Ich habe als Kind die Kälte immer gehasst. Ich wollte den Trip dazu nutzen, um meine Angst vor dem Winter zu überwinden. Und meine mentalen Grenzen auszuloten. Ich wusste, dass ich bei dem Vorhaben sterben kann. Der Körper ist nicht dafür gemacht, bei Minusgraden ohne Sauerstoff zu tauchen. Es war das härteste Abenteuer meines Lebens, noch nie hat mein Körper so gelitten. Aber es war vor allem ein persönlicher Erfolg, meine Angst zu bezwingen.
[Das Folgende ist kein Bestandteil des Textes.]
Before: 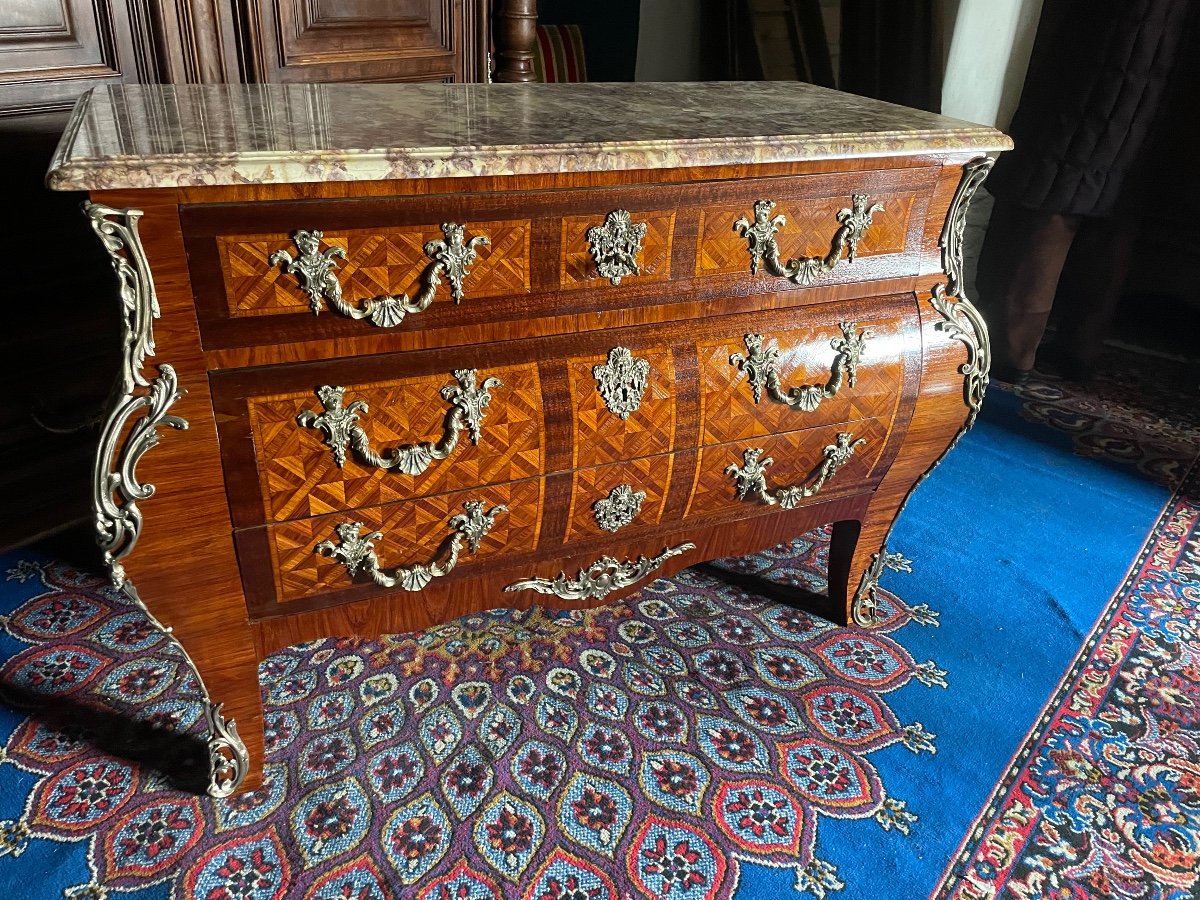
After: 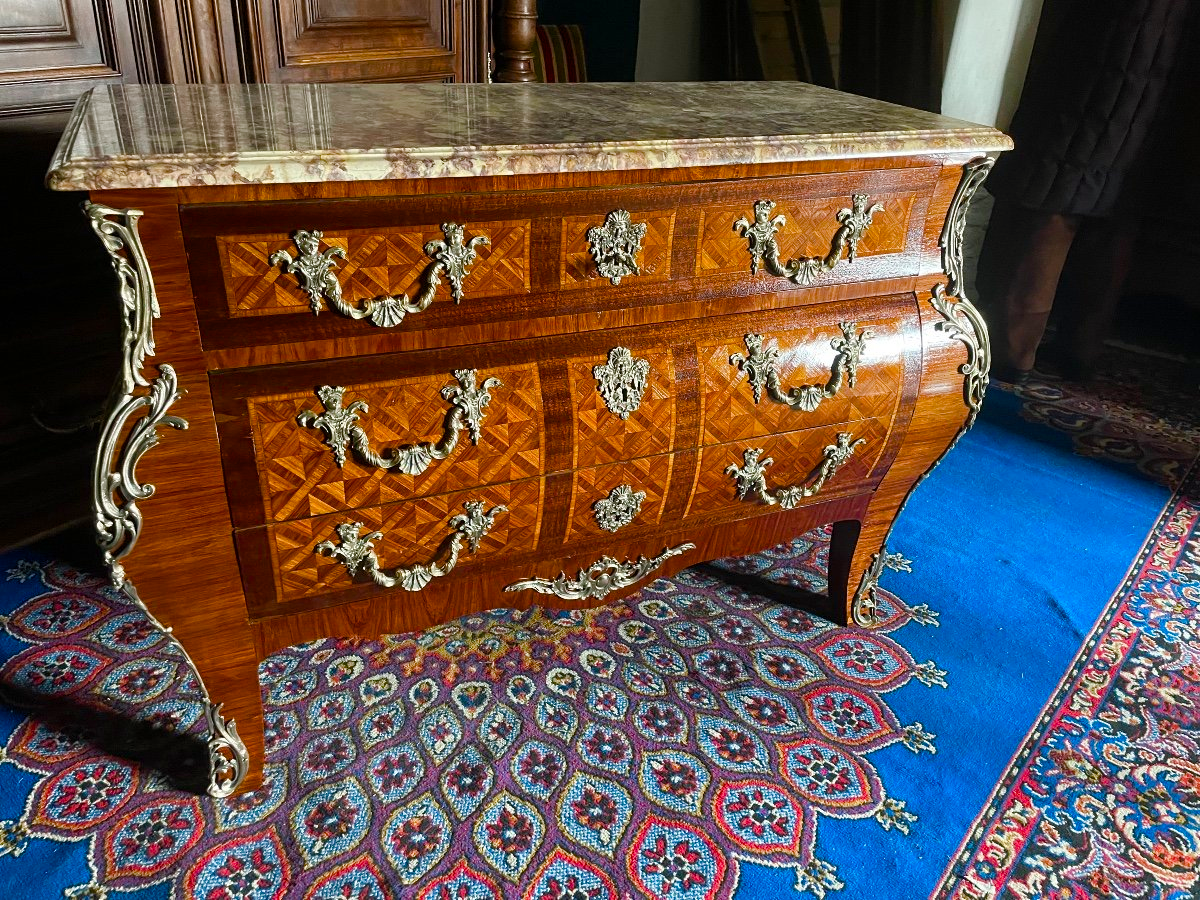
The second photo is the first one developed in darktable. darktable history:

Das Freitauchen hat mein Leben verändert. Es hat mir dabei geholfen, mich selbst zu heilen.
Inwiefern?
Ich bin in einer Familie aufgewachsen, die mich nie unterstützt hat, die mich nie beschützt hat. Ich erinnere mich dran, wie ich als Kind einmal allein ins Krankenhaus gehen musste. Beim Freitauchen musst du dich zu 100 Prozent auf die Sicherheitstaucher verlassen können, du vertraust ihnen dein Leben an.
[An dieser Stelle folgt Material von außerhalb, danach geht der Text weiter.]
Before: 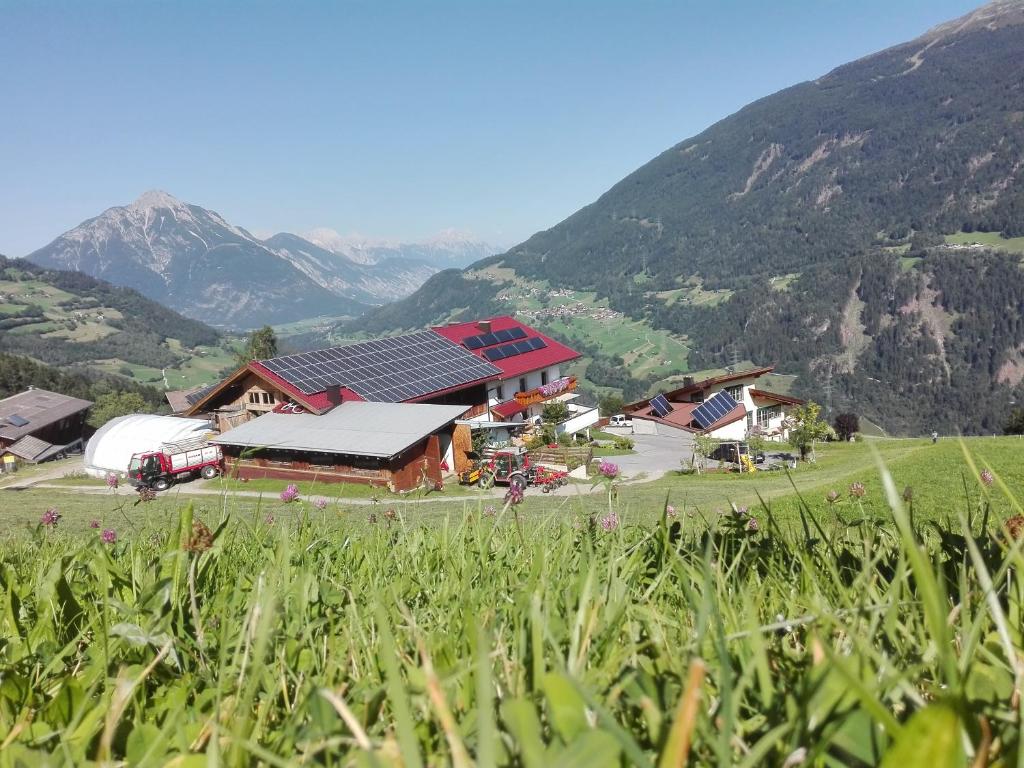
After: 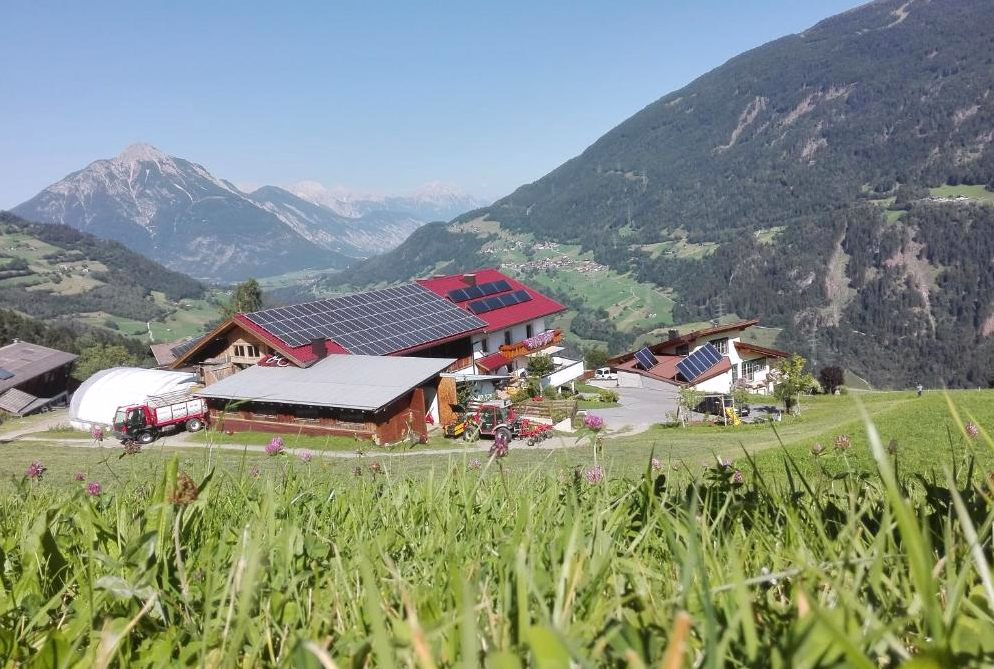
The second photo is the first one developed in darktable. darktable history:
crop: left 1.507%, top 6.147%, right 1.379%, bottom 6.637%
white balance: red 1.009, blue 1.027
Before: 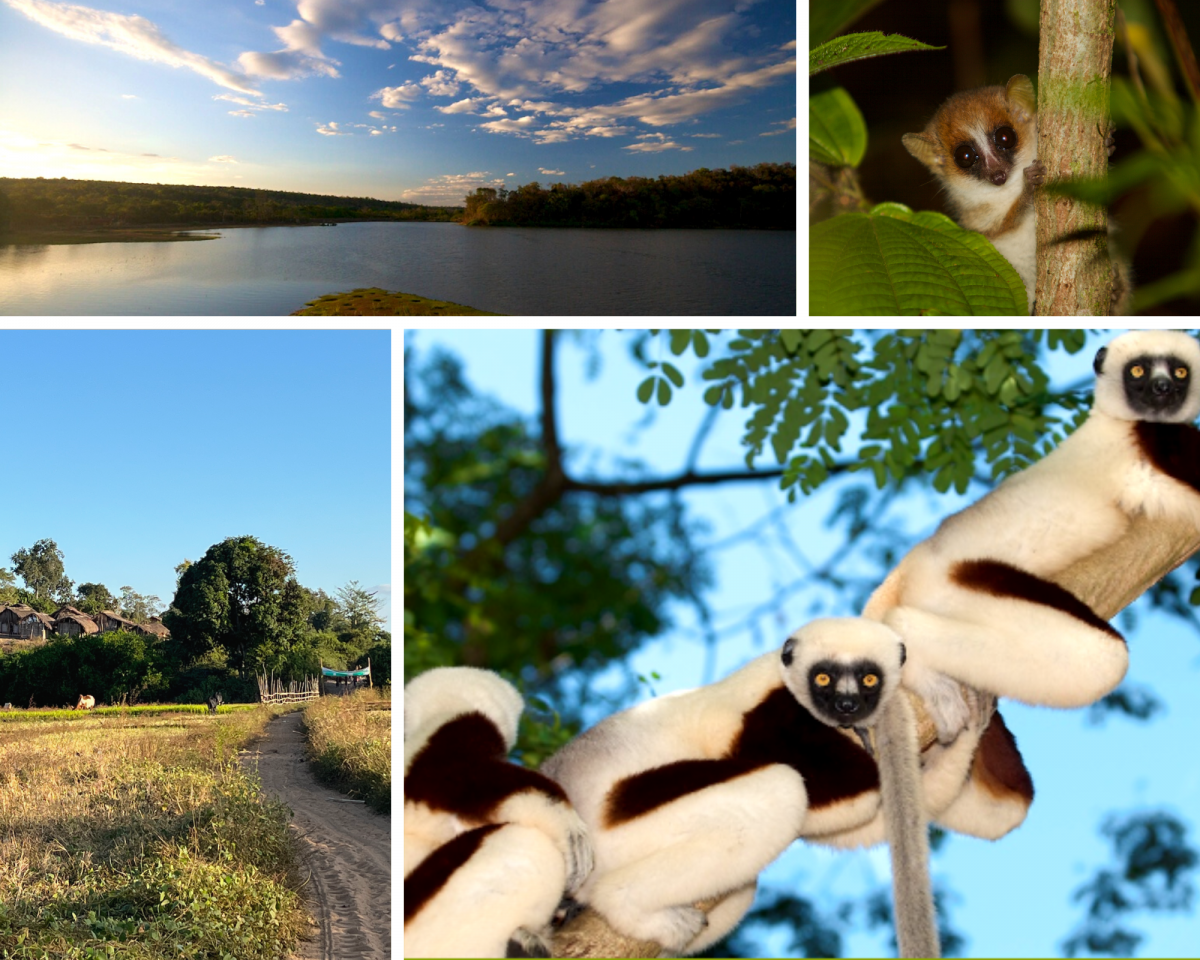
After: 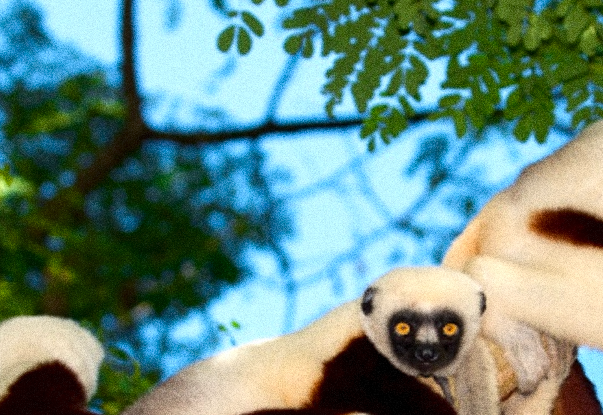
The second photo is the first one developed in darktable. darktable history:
contrast brightness saturation: saturation 0.18
grain: coarseness 14.49 ISO, strength 48.04%, mid-tones bias 35%
crop: left 35.03%, top 36.625%, right 14.663%, bottom 20.057%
Beim Wettkampf „Vertical Blue“ auf den Bahamas sind Sie 93 Meter in die Tiefe getaucht, und haben dann für mehrere Minuten das Bewusstsein verloren. Eine Nahtoderfahrung.
Es ist immer noch schwierig, Worte dafür zu finden. Mein Geist war da, ich wusste, dass ich einen Blackout habe. Es hat sich aber nicht mehr so angefühlt, als würde ich in meinem Körper stecken. Das Verrückte war: Es gab keine Emotionen. Keine Angst. Keine Aufregung. Es hat sich wie ein Supercomputer angefühlt, der gerade alle Prozesse in meinem Hirn analysiert. Ich habe gar nicht wahrgenommen, dass die Leute um mich herum hektisch waren, mich zum Atmen animiert haben. Es war, als hätte ich die Situation von außen betrachtet. Die Menschen kämpften um mein Leben, aber ich war wie in Trance, es fühlte sich glücklich an. Als ich wieder voll bei mir, war es unheimlich laut. Ich spürte den Druck auf meiner Brust. Die ganze Situation war wie eine Wiedergeburt.
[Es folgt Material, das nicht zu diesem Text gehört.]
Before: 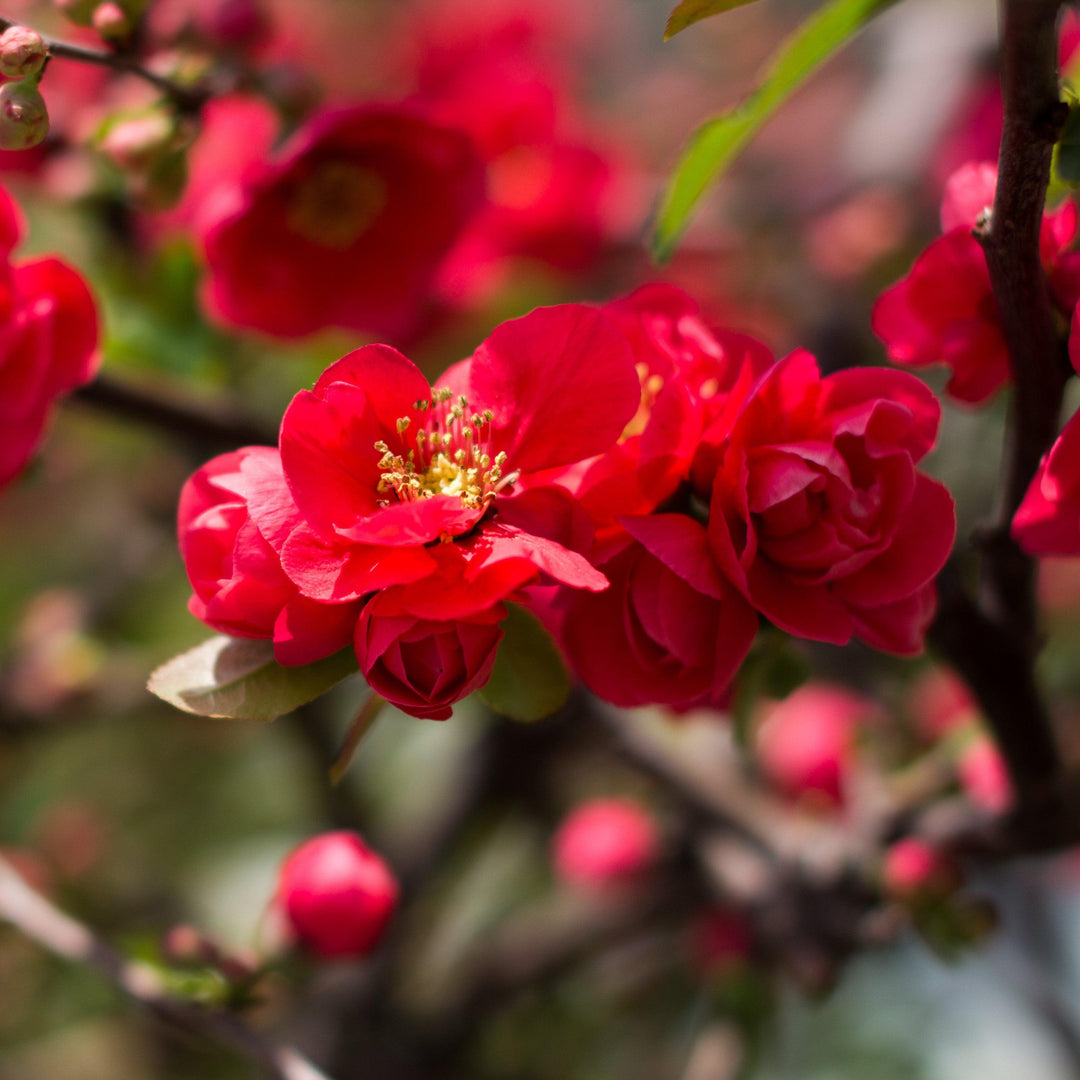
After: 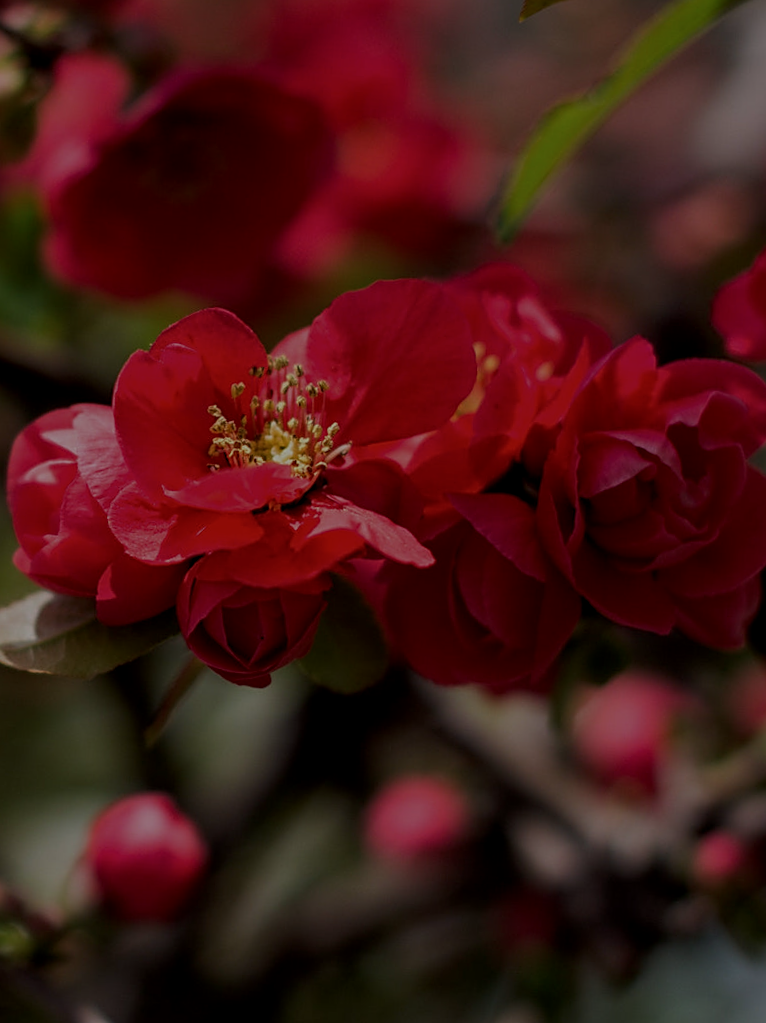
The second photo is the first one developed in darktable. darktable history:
sharpen: on, module defaults
local contrast: on, module defaults
exposure: exposure -1.982 EV, compensate highlight preservation false
crop and rotate: angle -3.18°, left 14.186%, top 0.032%, right 11.007%, bottom 0.093%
Auch mit Tieren haben Sie schon schöne Momente erlebt.
Da waren unglaubliche Momente dabei. Einmal ist ein Blauwal direkt über mir geschwommen. Auf so etwas kannst du einen Kopf ja auch nicht vorbereiten. Wenn du eine Massage bekommst, weißt du, wie sich das anfühlt. Aber wenn ein 30 Meter langer Gigant über dir erscheint? Wir waren jeden Tag über sieben, acht Stunden im Wasser, wussten, dass dort Wale in der Nähe sind. Und trotzdem ist das nur einmal passiert, als hätte der Wal sich diesen Moment ausgesucht. Das war einer der glücklichsten Momente in meinem Leben.